A l’invitation de la Classe des Beaux-Arts de Genève, Delphine Renault répond sans détour par un premier geste formulé à travers le carton d’invitation, pensé comme le seuil de l’exposition.

Envisagé comme une carte postale – objet à la fois intime / unique et collectif / reproduit à l’infini – il révèle un élément de mobilier présent dans les salles du Palais de l’Athénée : une cheminée à la fois ordinaire (générique) et étrangère (d’autres occupants semblent en avoir fait usage avant notre arrivée), dressée ici au rang d’icône. Tel un fond de décor en carton-pâte, cette image franche et frontale 3 bloque notre regard tout autant qu’elle nous convie à pénétrer dans l’espace d’exposition sans frapper à la porte.

Elle convoque certaines notions que l’artiste développe dans son travail depuis plusieurs années : le point de vue, l’objet découpé, l’échelle, l’image-écran, le décor et son envers et les glissements fréquents entre la sculpture, la peinture (l’image) et l’architecture.

Une fois franchi le seuil de cette imposante institution qu’est le Palais de l’Athénée, notre carton d’invitation en main, nous ouvrons la porte de la Salle Crosnier. Après avoir levé la patte comme des poules 4 pour gravir une structure en bois monumentale – qui traverse et unifie l’ensemble des salles et sur laquelle nous sommes invités à circuler –, un miroir mural se fait l’écho de notre apparition. Sa présence nous incite à la fuite ou à la rencontre avec nous-même ou encore, 
à préciser notre accoutrement. Cet objet spectral, susceptible de passer inaperçu tant sa présence est attendue dans les vestibules, reprend la forme de l’isoloir téléphonique dont la fonction habituelle est, ici, contrariée par le gardien de ces lieux : un coucou qui, dans sa souveraineté solitaire, débite son petit cri sans même nous entendre. Le curieux animal folklorique que l’on écoute mais que l’on ne voit pas, nous invite dans un espace-temps particulier, circonscrit et saturé de répétitions. Constitué de sons naturels et de sons artificiels, son chant métronomique met en relief le caractère double de son auteur qui dévoile régulièrement sa silhouette ou, au contraire, la dissimule en se fondant dans son habitat naturel ou manufacturé.

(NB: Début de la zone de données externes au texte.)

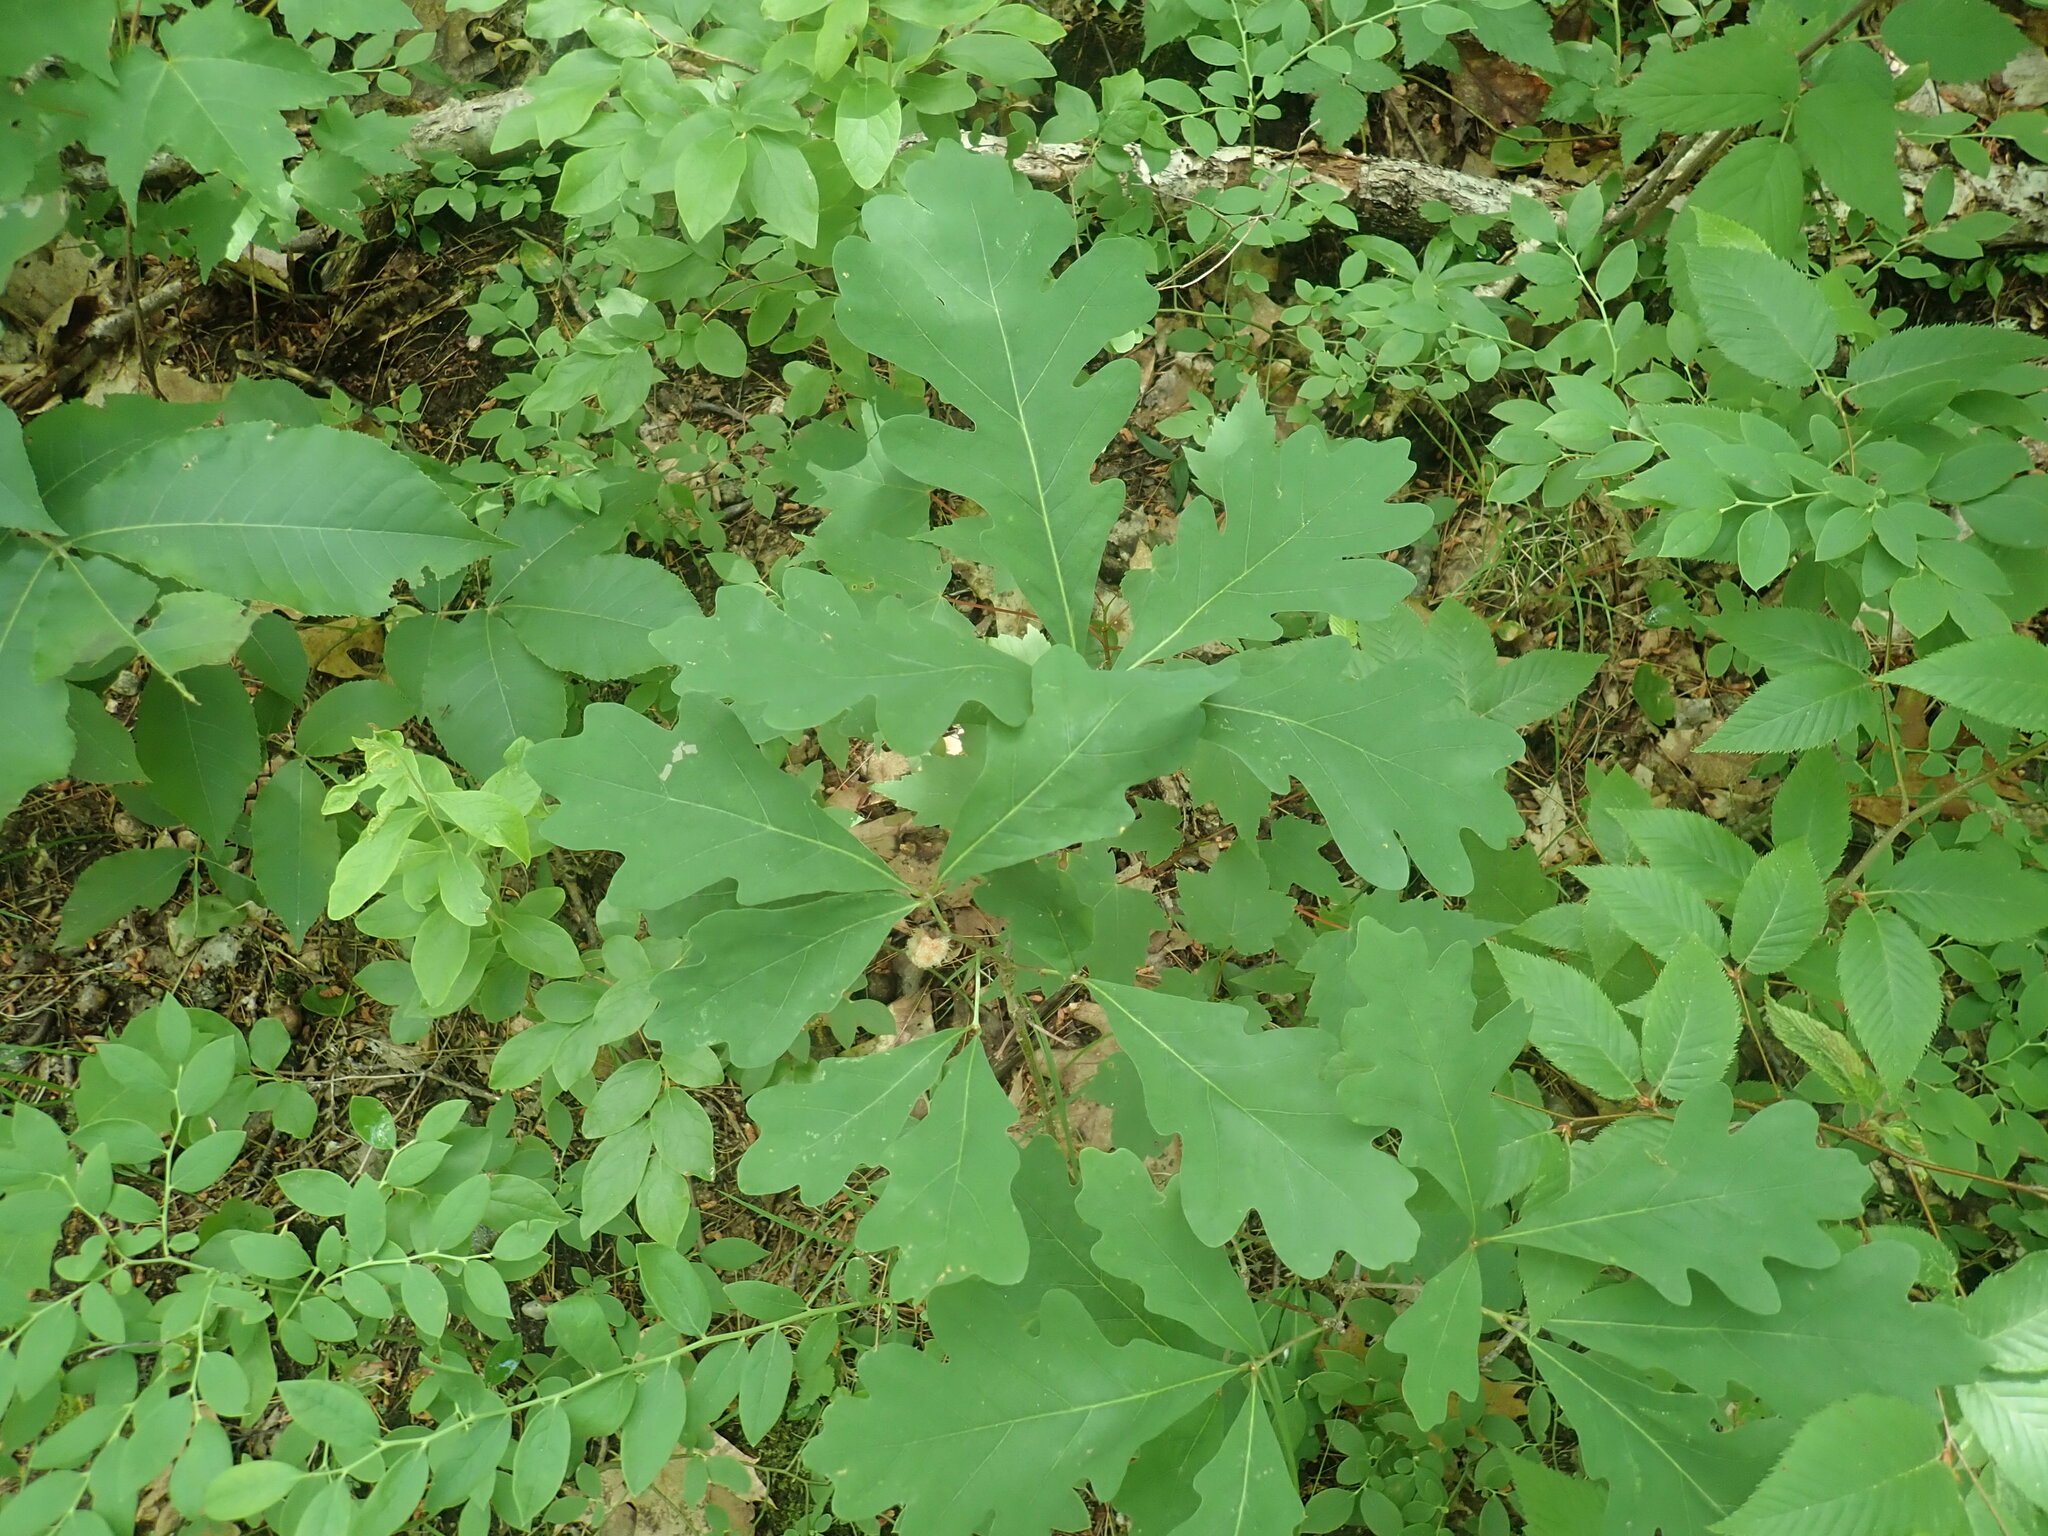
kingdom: Plantae
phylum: Tracheophyta
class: Magnoliopsida
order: Fagales
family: Fagaceae
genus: Quercus
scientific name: Quercus alba
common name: White oak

En nous éloignant du tic-tac qui tente de nous leurrer sur son 
identité hybride plutôt que de fournir l’heure attendue, guidés 
par la structure en bois qui double les limites de l’espace d’exposition 
dans l’ensemble des salles, nous prenons conscience que l’artiste 
a délicatement retourné, comme un gant, l’invitation qui lui a été faite par le jury de la Classe des Beaux-arts 5. Plutôt que de montrer des œuvres telles qu’on pourrait les attendre, elle opère un changement de perspective radical en choisissant de mettre à nu son hôte. En se servant de l’espace presque comme un « ready-made », elle le ramène au plan d’une nouvelle actualité qui renverse les hiérarchies (entre les œuvres et l’espace, entre celui qui invite et celui est invité 
à exposer). Elle nous place en hauteur (en suspens ?) 
pour nous inviter à regarder cet espace d’exposition sacralisant, 
situé à la fois comme « hors du temps » tout en étant affecté par celui-ci. Sa lumière zénithale, ses lambris, son parquet Grand Siècle 
nous plongent au plein cœur d’une scénographie archétypale 
du 19ème siècle. Le cadre impérial ainsi exhibé est converti en un décor propre à accueillir le geste unitaire de l’artiste.

Mais que faut-il regarder ? L’espace sous toutes ses coutures ? 
Cette construction qui subsume l’espace ? S’agit-il de défaire ce lit 
de Procuste ? Sommes-nous arrivés en retard ou bien trop tôt ?

L’artiste nous invite à observer les codes de cet espace social et esthétique et à réfléchir à la manière dont il peut conditionner notre regard sur l’art et participer à son processus d’accréditation. Ce qu’elle donne à voir est peut-être également le jeu social, la comédie (?) à laquelle nous participons.

Qui observe qui ? Qui conforte l’image de qui ?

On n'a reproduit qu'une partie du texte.